The amygdala has important reciprocal connections, not only with the aforementioned areas, but also with cortical regions that are involved in the processing and evaluating of sensory information (104). It is plausible that a neurocognitive deficit in these cortical processing pathways could result in the misinterpretation of bodily cues, or sensory stimuli, a prominent characteristic of panic disorder patients. A misread at this level could then lead to activation of the fear network through excessive excitatory input to the amygdala. Conversely, cognitive behavior therapy, a highly effective treatment for panic, could possibly buffer highly sensitive cortical areas to the effects of bodily stimulation.
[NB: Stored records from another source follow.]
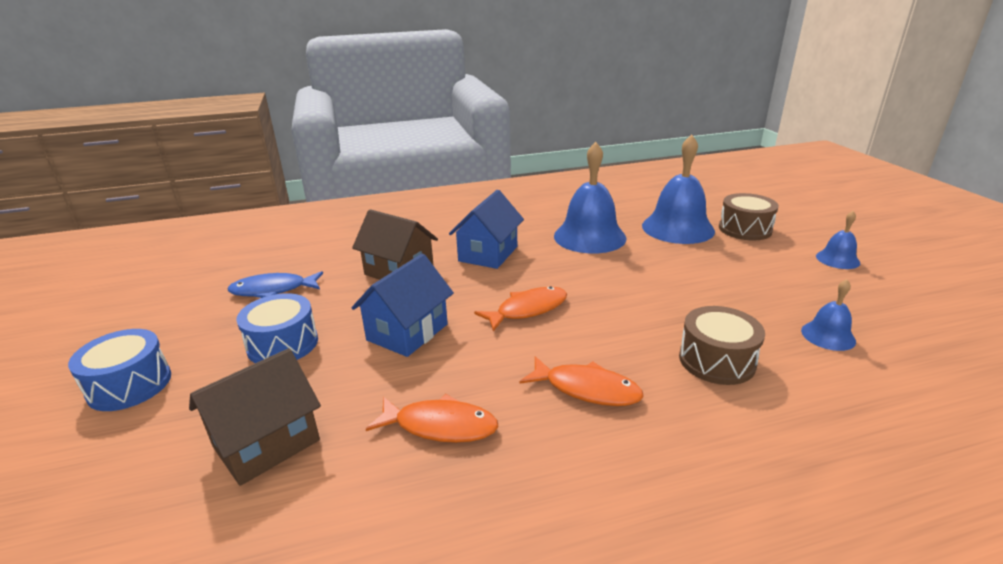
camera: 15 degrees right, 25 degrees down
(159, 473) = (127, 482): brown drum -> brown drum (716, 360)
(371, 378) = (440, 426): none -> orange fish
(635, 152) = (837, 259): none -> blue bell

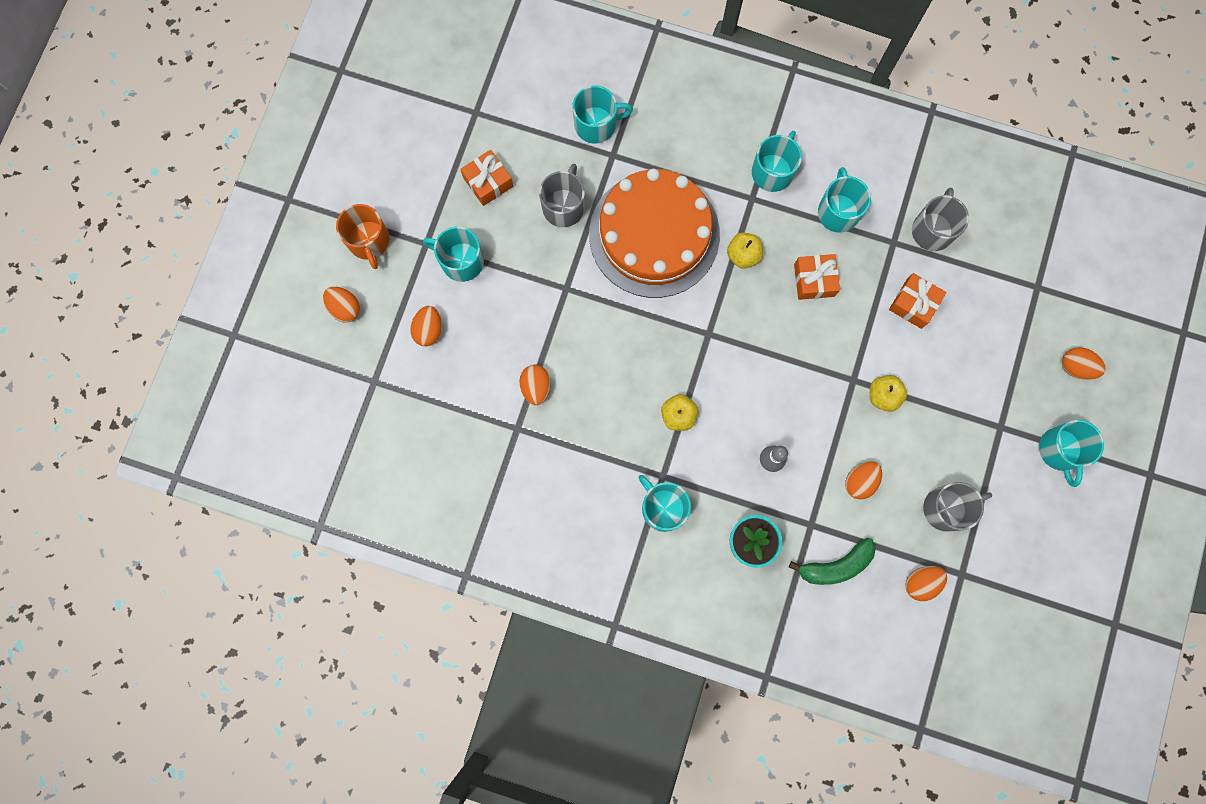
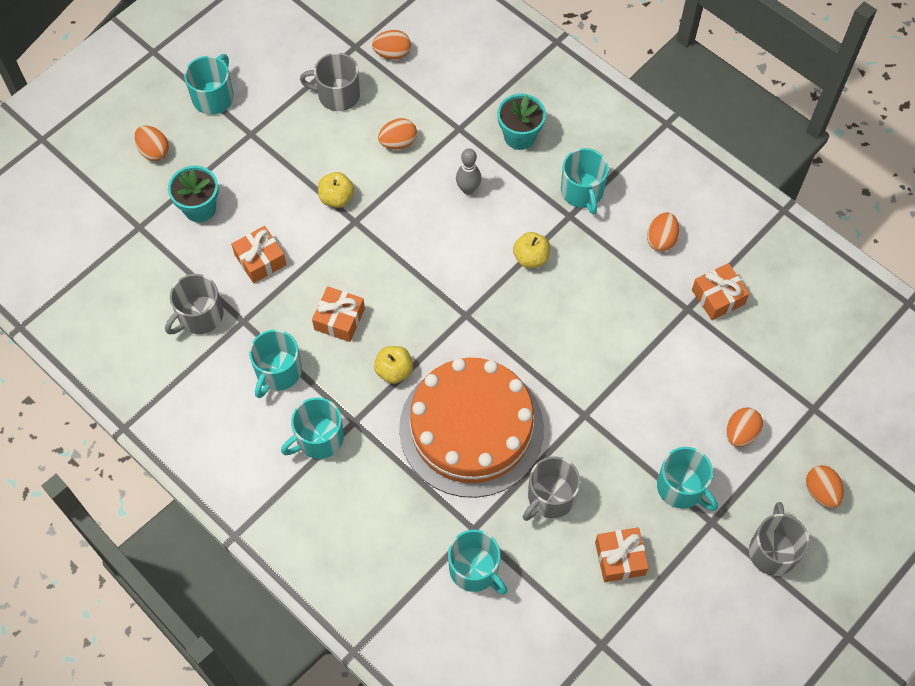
camera: 155 degrees left, 15 degrees down
(369, 241) = (772, 550): orange mug -> grey mug
(494, 452) = (718, 297): none -> orange gift
(536, 387) = (654, 337): orange egg -> orange egg (661, 239)
(596, 124) = (475, 570): turquoise mug -> turquoise mug turned 150 degrees counterclockwise
(835, 565) = (456, 92): green banana -> none
(997, 329) = (199, 208): none -> turquoise flower pot

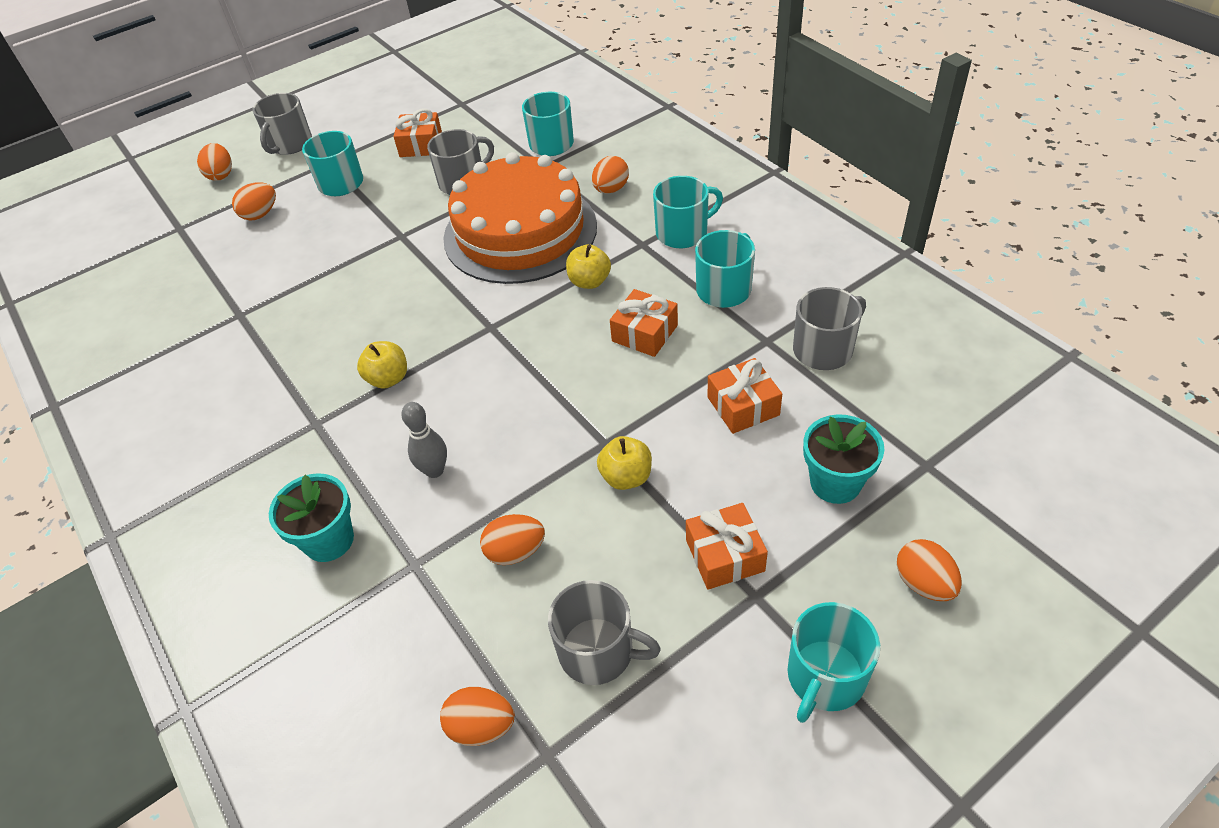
camera: 165 degrees left, 15 degrees down
(582, 192) = (283, 451): turquoise mug -> none
(661, 239) = (221, 385): orange egg -> orange egg (611, 189)
(718, 297) = (199, 322): orange gift -> orange gift (725, 555)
Potential effects of antipanic medications on the fear network are only beginning to be understood. SSRIs are particularly accessible in this regard, due to their comparatively circumscribed mechanism of action and their status as first line antipanic agents. Serotonergic neurons originate in the brainstem raphe region and have diffuse projections in the central nervous system (105). Three projections are of key relevance. First, serotonergic neurons have extensive inhibitory connections with the noradrenergic locus ceruleus. A net increase in serotonergic neurotransmission could decrease noradrenergic overactivity, a dominant aspect of anxiety pathophysiology. This inhibition may attenuate several symptoms of sympathetic overdrive seen in panic, such as tachycardia and increased blood pressure (106). Second, the raphe neurons project to the periaqueductal gray (PAG). Serotonin increase will decrease PAG activity, thereby attenuating defensive and escape behaviors (107). Third, SSRIs may, over long term treatment, decrease the release of corticotropin releasing factor from the hypthalamus (108). CRF controls stress induced increases in adrenocorticoids, as well as acting independently as a neurotransmitter that provides excitatory input to the fear network (109). Of further significance is the fact that serotonergic neurons from the median and raphe nuclei have direct projections to the CNA via the medial forebrain bundle. Interestingly, increasing serotonin transmission can inhibit the amygdala’s response to excitatory input, particularly glutamatergic,from thalamic and cortical areas (105).
Panic disorder is profoundly responsive to pharmacological intervention. The emergence of increasingly safe and efficacious medications demands that all physicians develop a concise pharmacotherapeutic approach when treating these patients. Although the relative success of existing medications has brought panic to the forefront of psychiatric research, specific areas require stronger focus. The need for more double blind, placebo controlled trials cannot be overemphasized. Further, the evaluation of medications over long term treatment needs to be significantly expanded. Clinicians should also reinforce the psychoeducation of patients and families to promote greater understanding of the illness.